Del mondo della cultura il grande pubblico vede soprattutto i grandi eventi, ma questi potrebbero trainare anche le piccole realtà culturali?

In genere un grande evento trascina sempre con sé un contorno di eventi: quando fai la Fiera del libro, per esempio, il tema del libro deve coinvolgere l'intera città, l'evento deve trasformarsi in una festa urbana, diventando un'opportunità di valorizzazione per scrittori, autori, ricercatori, giornalisti, ecc... C'è però un rischio, che vedo soprattutto nell'estate. Capita che intorno a un evento importante si affianchino dei micro eventi mediocri, e questo non aiuta. Si ripropone il problema di una selezione attenta, che non mandi allo sbaraglio, ma che valorizzi in modo organizzato anche le strutture più piccole e gli autori e i creativi che non si sono ancora affermati: è un po' il tema di cui si diceva prima, e cioé il problema dell'individuazione del talento. La classe dirigente torinese, negli ultimi vent'anni, è stata veramente capace e ha sviluppato moltissime idee. Il suo difetto è stato di non occuparsi del passaggio delle consegne.

Questo, però, non riguarda solo la cultura...

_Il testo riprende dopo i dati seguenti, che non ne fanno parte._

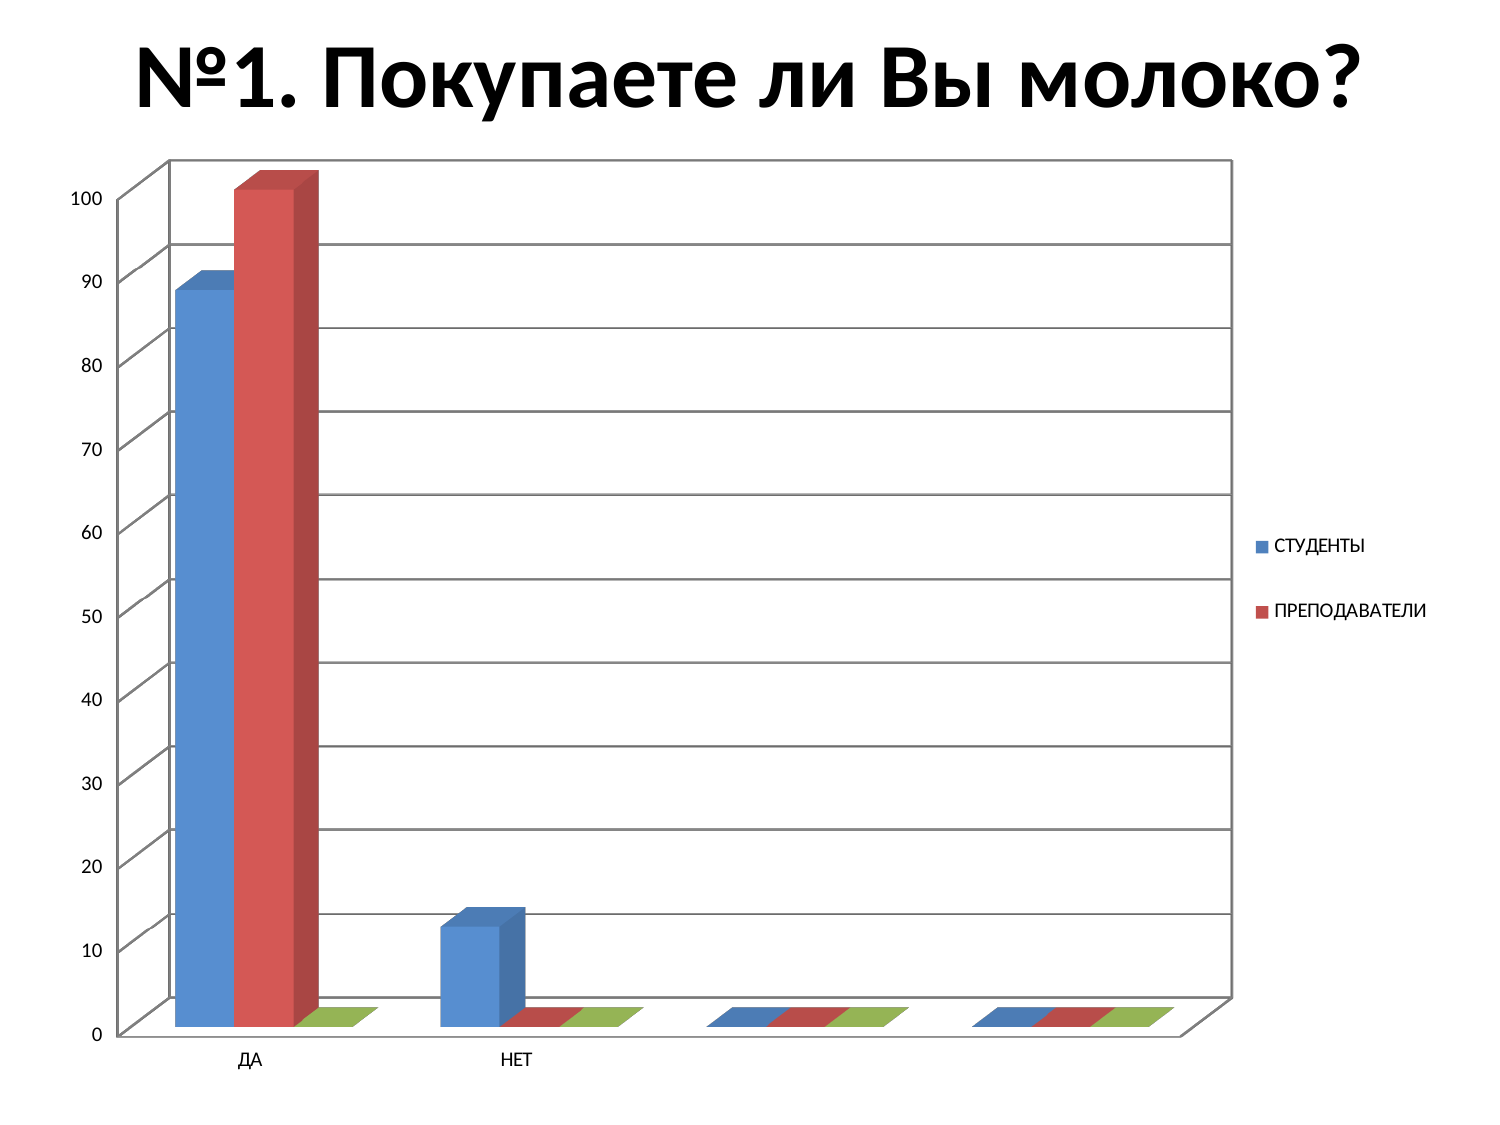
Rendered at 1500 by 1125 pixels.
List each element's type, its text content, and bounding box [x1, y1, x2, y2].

chart [34, 140, 1466, 1091]
title №1. Покупаете ли Вы молоко? [0, 0, 1500, 141]
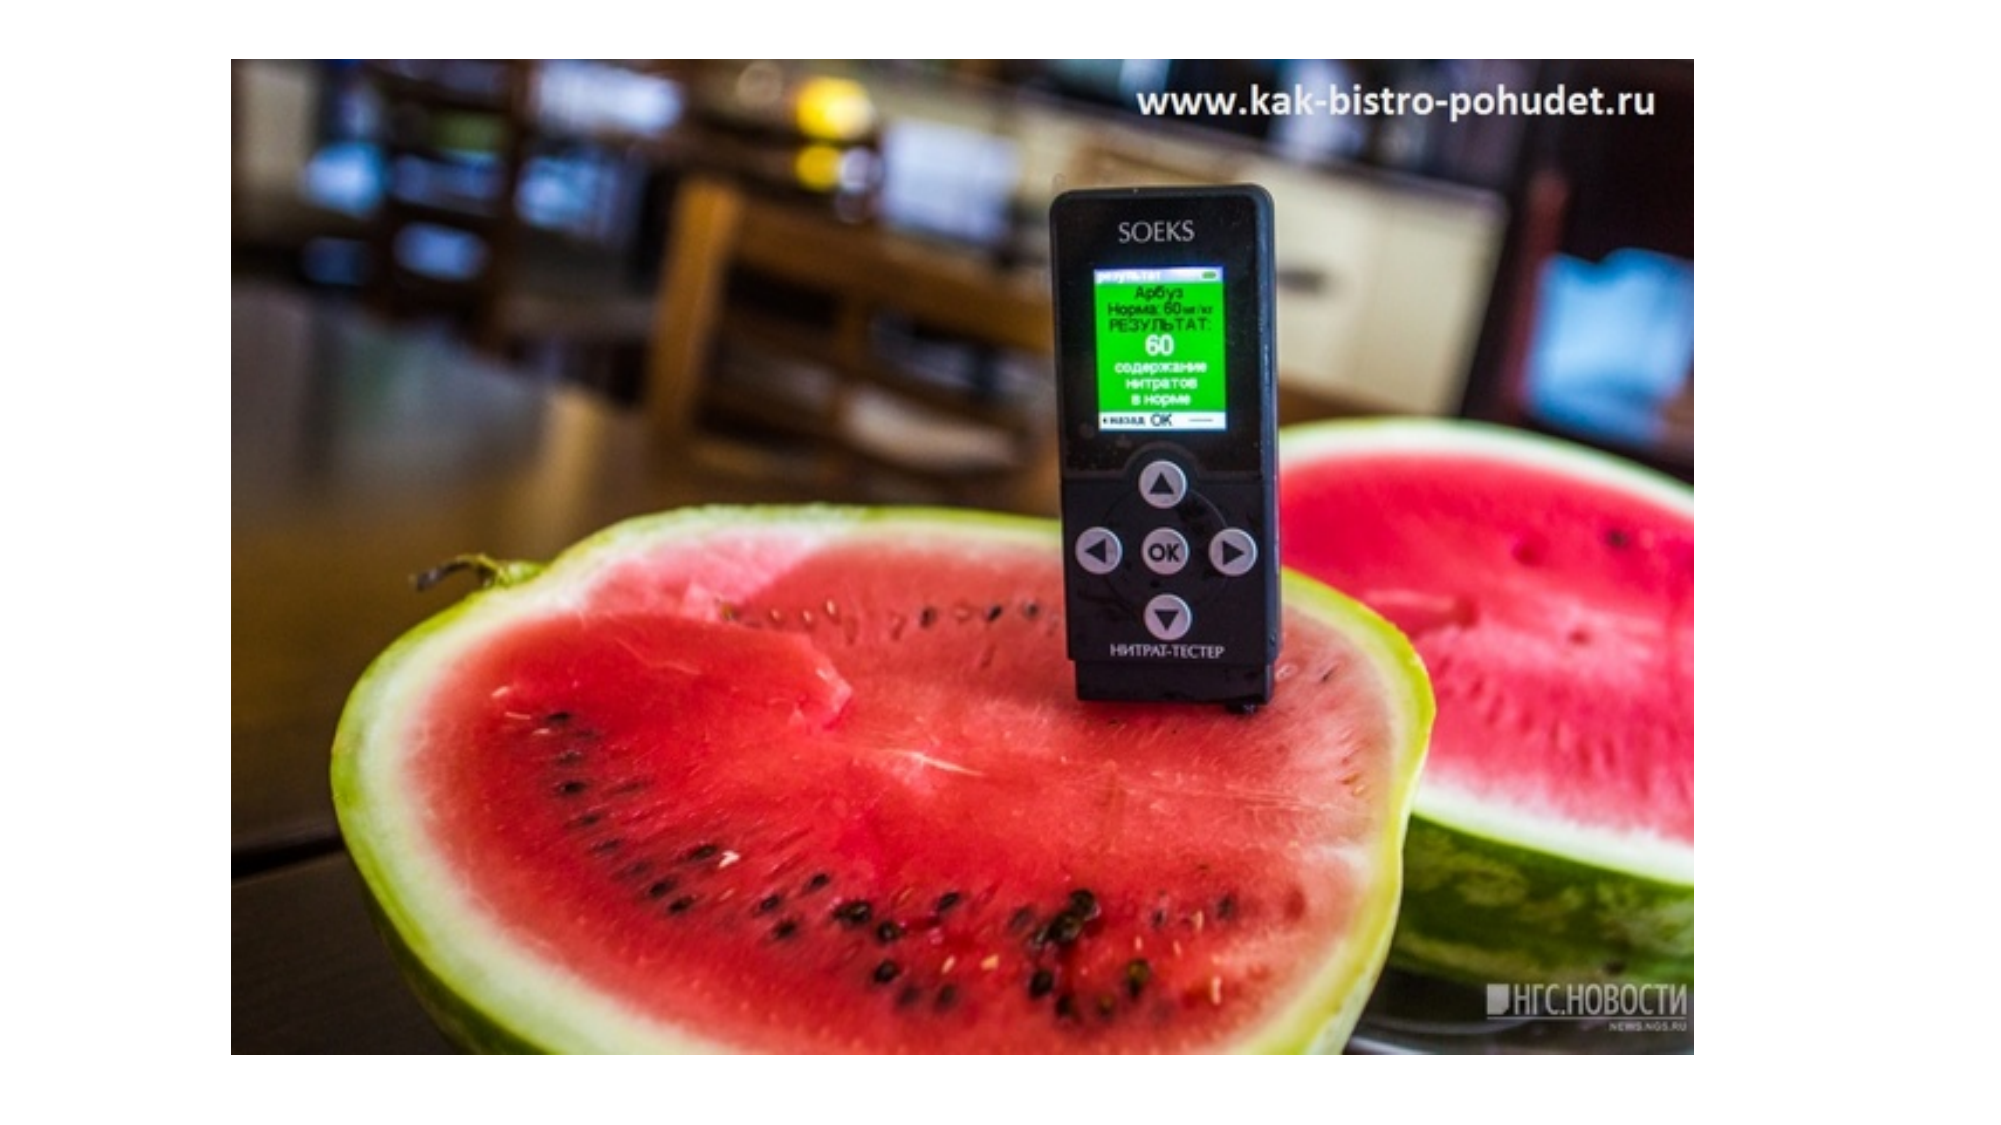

Ma certo! Riguarda l'architettura, il business, e ovviamente l'università, che è diventata una realtà gerontocratica. È una malattia che appartiene a tutta Italia. In questo senso, al di là di tutto ciò che se ne può pensare, l'ascesa di Matteo Renzi è l'espressione di un'esigenza di cambiamento che secondo me è giusta. Neanch'io, in fondo – da dirigente della Cultura – mi sono occupato di che cosa sarebbe venuto dopo di me, e questa è una colpa che mi attribuisco e che credo valga per tutti quelli della mia generazione – amministratori, tecnici, intellettuali, docenti – che si sono compiaciuti della propria capacità e del proprio successo, trascurando i processi di rinnovamento. Anche se non è facile, il Salone del Gusto deve essere l'occasione per promuovere i giovani chef, la Fiera del libro deve promuovere i giovani autori, SettembreMusica i giovani musicisti, e così via. Allo stesso modo, occorre promuovere la presenza internazionale dei giovani torinesi. Perché Rivoli, quando fa una mostra o un evento sull'arte contemporanea, non l'accompagna con una presentazione di giovani artisti italiani, torinesi, che affianchino anche con una certa autonomia l'evento centrale, garantendo ovviamente la qualità? Su questo, è bene chiarirlo, occorre fare molta attenzione. Io abito in centro e in estate, sotto casa mia, in uno spazio adatto a ospitare piccoli concerti, vengono diversi gruppi di giovani a suonare e a cantare: ma si tratta di performance troppo di basso rango: non ha senso offrire al pubblico quattro stonati che strimpellano, come dilettanti allo sbaraglio. Se si vuole fare di Torino una città aperta a musicisti, cantanti, attori che hanno delle capacità da esprimere, occorre garantire un livello di qualità. Solo così queste persone potranno essere valorizzate, e solo così Torino potrà divenire un luogo di riferimento degli artisti.